» **Requirement**: Return the stretch from the line containing "You can manually" through the line containing "A powerful GitHub" exactly as those lines appear, leaving out the pictures.

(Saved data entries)
Start of Block

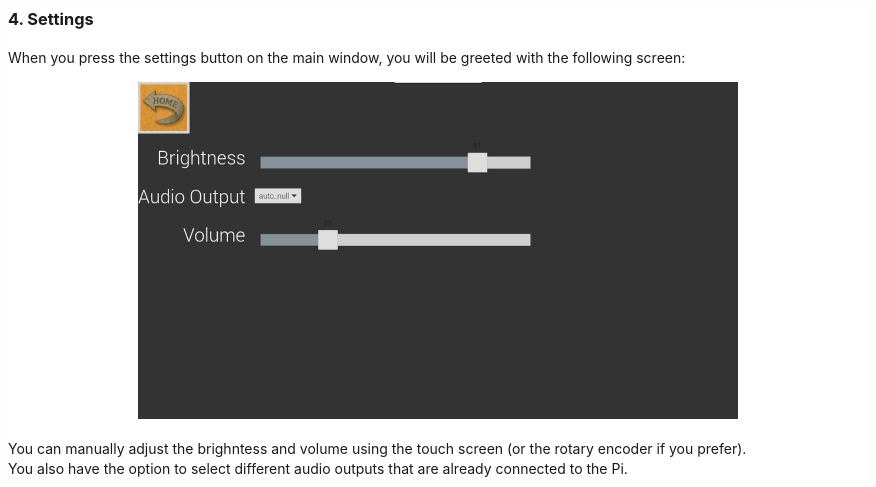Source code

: 
### 4. Settings

When you press the settings button on the main window, you will be greeted with the following screen:

<p align="center">
  <img src="docs/images/SettingsWindow.png" alt="Worst/Best Case Times" width="600"/>
</p>

You can manually adjust the brighntess and volume using the touch screen (or the rotary encoder if you prefer).\
You also have the option to select different audio outputs that are already connected to the Pi.
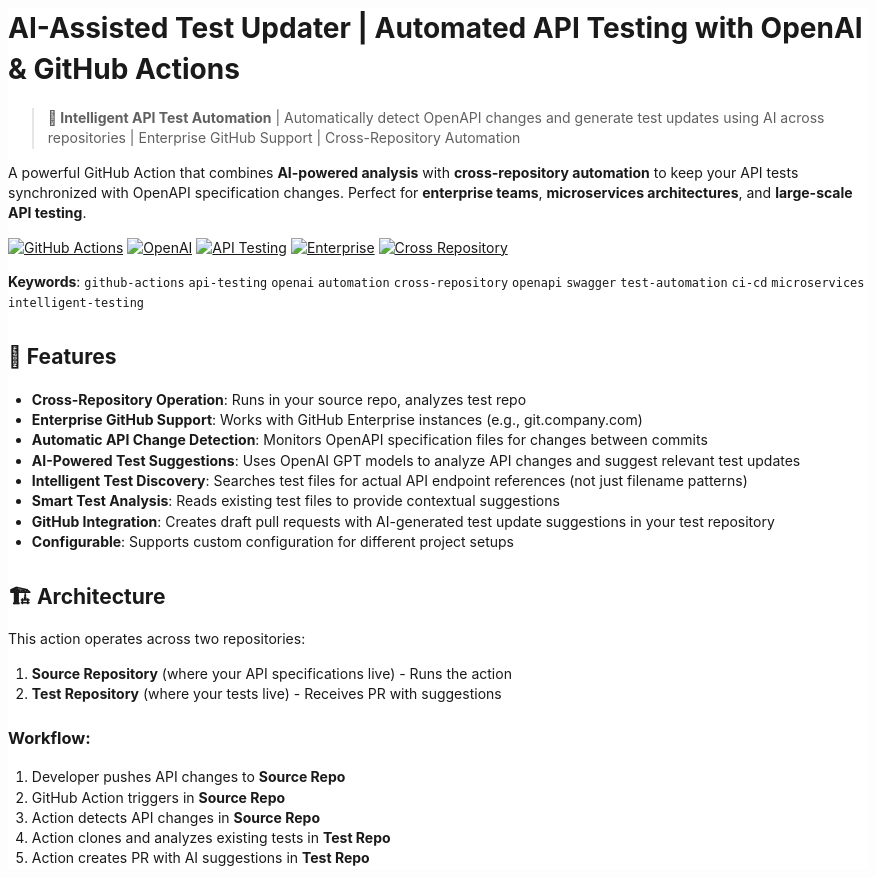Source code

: # AI-Assisted Test Updater | Automated API Testing with OpenAI & GitHub Actions

> **🤖 Intelligent API Test Automation** | Automatically detect OpenAPI changes and generate test updates using AI across repositories | Enterprise GitHub Support | Cross-Repository Automation

A powerful GitHub Action that combines **AI-powered analysis** with **cross-repository automation** to keep your API tests synchronized with OpenAPI specification changes. Perfect for **enterprise teams**, **microservices architectures**, and **large-scale API testing**.

[![GitHub Actions](https://img.shields.io/badge/GitHub%20Actions-Automation-blue?logo=github-actions)](https://github.com/features/actions)
[![OpenAI](https://img.shields.io/badge/OpenAI-GPT--4-green?logo=openai)](https://openai.com)
[![API Testing](https://img.shields.io/badge/API-Testing-orange)](https://github.com/topics/api-testing)
[![Enterprise](https://img.shields.io/badge/Enterprise-Ready-purple)](https://github.com/topics/enterprise)
[![Cross Repository](https://img.shields.io/badge/Cross--Repository-Automation-red)](https://github.com/topics/automation)

**Keywords**: `github-actions` `api-testing` `openai` `automation` `cross-repository` `openapi` `swagger` `test-automation` `ci-cd` `microservices` `intelligent-testing`

## 🚀 Features

- **Cross-Repository Operation**: Runs in your source repo, analyzes test repo
- **Enterprise GitHub Support**: Works with GitHub Enterprise instances (e.g., git.company.com)
- **Automatic API Change Detection**: Monitors OpenAPI specification files for changes between commits
- **AI-Powered Test Suggestions**: Uses OpenAI GPT models to analyze API changes and suggest relevant test updates
- **Intelligent Test Discovery**: Searches test files for actual API endpoint references (not just filename patterns)
- **Smart Test Analysis**: Reads existing test files to provide contextual suggestions
- **GitHub Integration**: Creates draft pull requests with AI-generated test update suggestions in your test repository
- **Configurable**: Supports custom configuration for different project setups

## 🏗️ Architecture

This action operates across two repositories:

1. **Source Repository** (where your API specifications live) - Runs the action
2. **Test Repository** (where your tests live) - Receives PR with suggestions

### Workflow:
1. Developer pushes API changes to **Source Repo**
2. GitHub Action triggers in **Source Repo** 
3. Action detects API changes in **Source Repo**
4. Action clones and analyzes existing tests in **Test Repo**
5. Action creates PR with AI suggestions in **Test Repo**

End of Block

» **Result of this exercise**:
You can manually adjust the brighntess and volume using the touch screen (or the rotary encoder if you prefer).\
You also have the option to select different audio outputs that are already connected to the Pi.
Source code

: # AI-Assisted Test Updater | Automated API Testing with OpenAI & GitHub Actions

> **🤖 Intelligent API Test Automation** | Automatically detect OpenAPI changes and generate test updates using AI across repositories | Enterprise GitHub Support | Cross-Repository Automation

A powerful GitHub Action that combines **AI-powered analysis** with **cross-repository automation** to keep your API tests synchronized with OpenAPI specification changes. Perfect for **enterprise teams**, **microservices architectures**, and **large-scale API testing**.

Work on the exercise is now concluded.